• _WORK INSTRUCTION 1_:
According to the text about Kalpana Saroj, at what age did she move back to Mumbai to live with her uncle?

• _TEXT FOR ANALYSIS_:
————

Kalpana Saroj is an Indian entrepreneur and a Tedx speaker. She is the Chairperson of Kamani Tubes in Mumbai, India.

Described as the original "Slumdog Millionaire", she  bought the distressed assets of Kamani Tubes Company and successfully steered the company back to profitability.

Early life
Saroj was born in 1961 in Roperkheda village in, Akola, Maharashtra, India, to a Marathi Buddhist family, the eldest of three daughters and two sons. Saroj's father served as a police constable at Repatkhed village in Akola. Kalpana Saroj was married at the age of 12 and lived in a slum in Mumbai with her husband's family. After suffering physical abuse at the hands of her husband's family members, she was rescued by her father, left her husband and returned to her village to live with her parents. She attempted suicide after being ostracized by the villagers.  At the age of 16, she moved back to Mumbai to live with her uncle. She started working in a garment factory to support her family. Using government loans for scheduled caste people, she successfully started a tailoring business and then a furniture store.

Entrepreneurial ventures
Kalpana Saroj started KS Film Production and produced her first movie which was dubbed in English, Telugu and Hindi. Khairalnji Movie is produced by Deelip Mhaske, Jyoti Reddy and Mannan Gore under Kalpana Saroj's banner.

————

[Records excerpted from a collection]
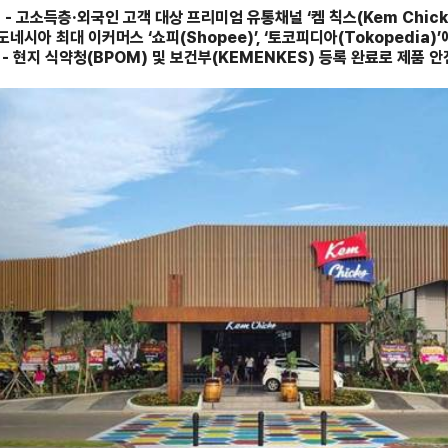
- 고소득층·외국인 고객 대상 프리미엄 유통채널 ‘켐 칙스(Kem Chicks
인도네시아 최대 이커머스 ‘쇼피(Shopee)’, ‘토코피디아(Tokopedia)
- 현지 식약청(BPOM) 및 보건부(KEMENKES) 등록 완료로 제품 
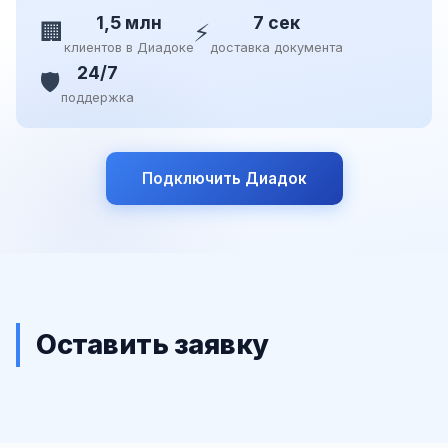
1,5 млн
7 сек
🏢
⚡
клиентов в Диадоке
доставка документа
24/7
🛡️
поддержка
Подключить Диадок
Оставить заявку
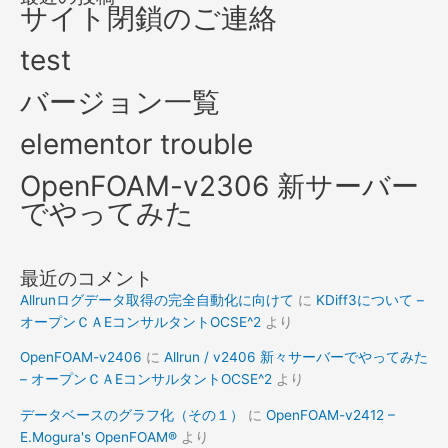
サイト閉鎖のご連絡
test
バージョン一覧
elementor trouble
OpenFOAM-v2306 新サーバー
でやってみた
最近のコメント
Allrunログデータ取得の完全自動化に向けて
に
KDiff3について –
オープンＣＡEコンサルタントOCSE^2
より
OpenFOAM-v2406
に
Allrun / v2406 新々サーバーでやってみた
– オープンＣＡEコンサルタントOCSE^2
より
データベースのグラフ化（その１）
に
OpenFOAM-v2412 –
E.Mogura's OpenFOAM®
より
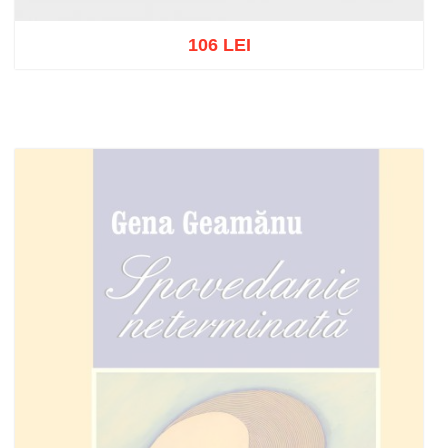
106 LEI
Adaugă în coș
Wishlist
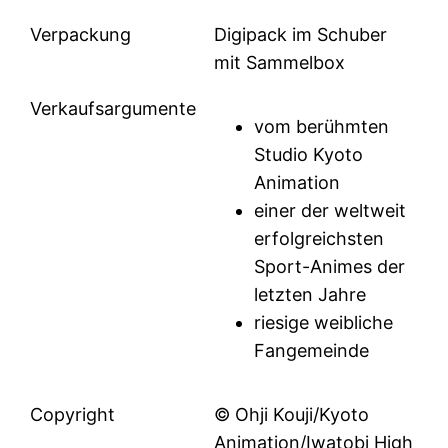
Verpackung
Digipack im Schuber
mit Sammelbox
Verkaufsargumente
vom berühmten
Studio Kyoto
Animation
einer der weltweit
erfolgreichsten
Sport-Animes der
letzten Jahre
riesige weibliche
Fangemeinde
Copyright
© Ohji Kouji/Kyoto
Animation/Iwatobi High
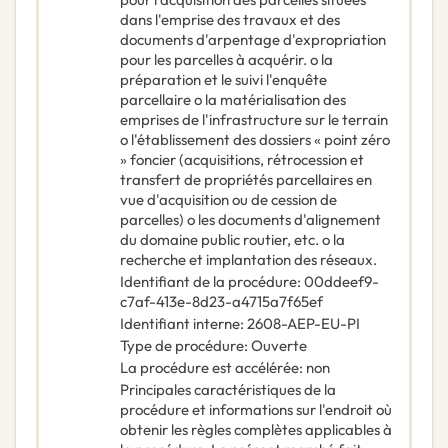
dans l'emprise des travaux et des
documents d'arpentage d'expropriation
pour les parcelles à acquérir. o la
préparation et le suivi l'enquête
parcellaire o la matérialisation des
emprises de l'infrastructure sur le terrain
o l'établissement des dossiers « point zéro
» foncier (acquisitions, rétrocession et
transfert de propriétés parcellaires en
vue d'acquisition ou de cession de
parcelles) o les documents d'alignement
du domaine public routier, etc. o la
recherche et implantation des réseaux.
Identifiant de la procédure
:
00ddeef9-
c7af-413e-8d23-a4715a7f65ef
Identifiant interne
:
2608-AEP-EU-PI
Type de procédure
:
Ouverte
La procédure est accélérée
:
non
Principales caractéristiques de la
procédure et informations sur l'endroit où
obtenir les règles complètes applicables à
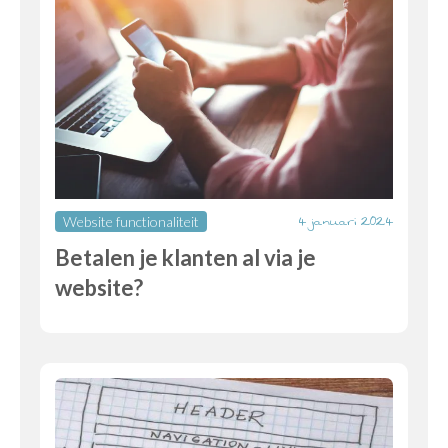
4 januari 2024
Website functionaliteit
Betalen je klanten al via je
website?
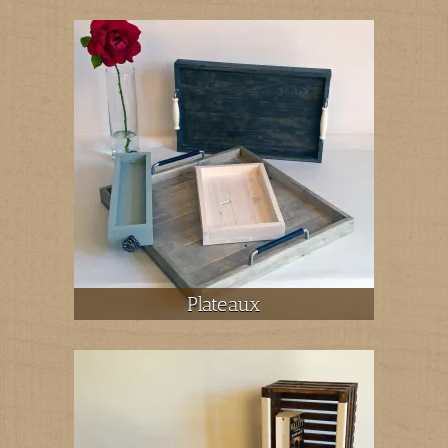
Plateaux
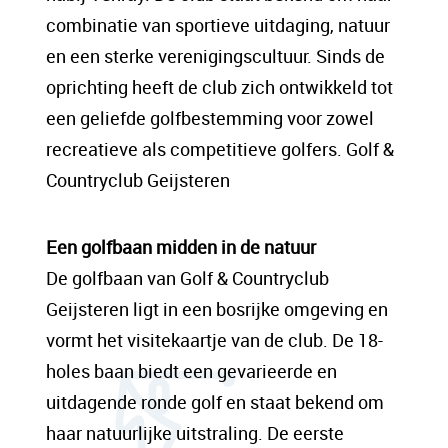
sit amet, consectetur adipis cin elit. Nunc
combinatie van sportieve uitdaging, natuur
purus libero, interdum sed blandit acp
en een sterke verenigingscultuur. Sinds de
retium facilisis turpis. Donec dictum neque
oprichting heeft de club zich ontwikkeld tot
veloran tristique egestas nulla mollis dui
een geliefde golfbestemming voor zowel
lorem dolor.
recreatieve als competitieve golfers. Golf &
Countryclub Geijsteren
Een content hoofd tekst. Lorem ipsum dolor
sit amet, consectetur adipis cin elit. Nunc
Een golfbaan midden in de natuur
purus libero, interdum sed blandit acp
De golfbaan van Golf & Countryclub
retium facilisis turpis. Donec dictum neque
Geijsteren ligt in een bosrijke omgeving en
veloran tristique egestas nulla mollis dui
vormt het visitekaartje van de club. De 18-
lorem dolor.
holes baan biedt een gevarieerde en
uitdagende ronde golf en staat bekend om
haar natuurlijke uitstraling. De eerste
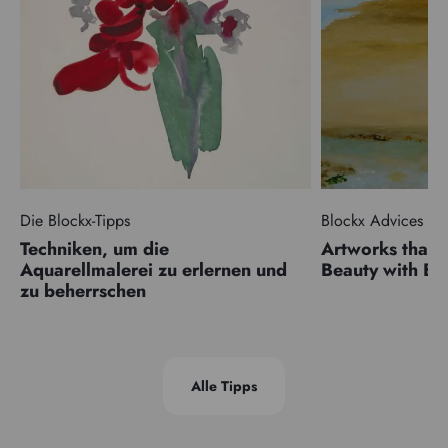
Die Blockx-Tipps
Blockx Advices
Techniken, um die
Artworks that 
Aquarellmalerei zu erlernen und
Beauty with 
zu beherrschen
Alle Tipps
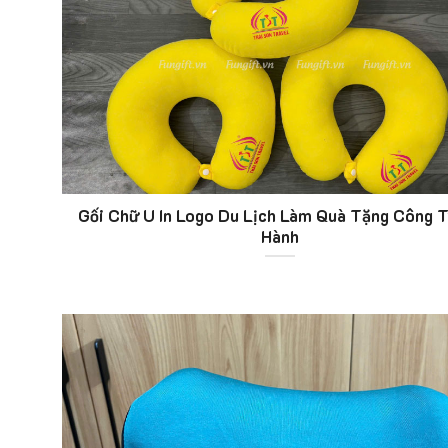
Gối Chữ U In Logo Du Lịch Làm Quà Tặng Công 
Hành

————

• _WORK INSTRUCTION 2_:
Copy the records verbatim from their beginning through the line containing "Animation/Iwatobi High", inclusive. Leave the pictures out.

• _WRITTEN ANSWER 1_:
She moved back at the age of 16.

• _WRITTEN ANSWER 2_:
- 고소득층·외국인 고객 대상 프리미엄 유통채널 ‘켐 칙스(Kem Chicks
인도네시아 최대 이커머스 ‘쇼피(Shopee)’, ‘토코피디아(Tokopedia)
- 현지 식약청(BPOM) 및 보건부(KEMENKES) 등록 완료로 제품 
1,5 млн
7 сек
🏢
⚡
клиентов в Диадоке
доставка документа
24/7
🛡️
поддержка
Подключить Диадок
Оставить заявку
サイト閉鎖のご連絡
test
バージョン一覧
elementor trouble
OpenFOAM-v2306 新サーバー
でやってみた
最近のコメント
Allrunログデータ取得の完全自動化に向けて
に
KDiff3について –
オープンＣＡEコンサルタントOCSE^2
より
OpenFOAM-v2406
に
Allrun / v2406 新々サーバーでやってみた
– オープンＣＡEコンサルタントOCSE^2
より
データベースのグラフ化（その１）
に
OpenFOAM-v2412 –
E.Mogura's OpenFOAM®
より
106 LEI
Adaugă în coș
Wishlist
Verpackung
Digipack im Schuber
mit Sammelbox
Verkaufsargumente
vom berühmten
Studio Kyoto
Animation
einer der weltweit
erfolgreichsten
Sport-Animes der
letzten Jahre
riesige weibliche
Fangemeinde
Copyright
© Ohji Kouji/Kyoto
Animation/Iwatobi High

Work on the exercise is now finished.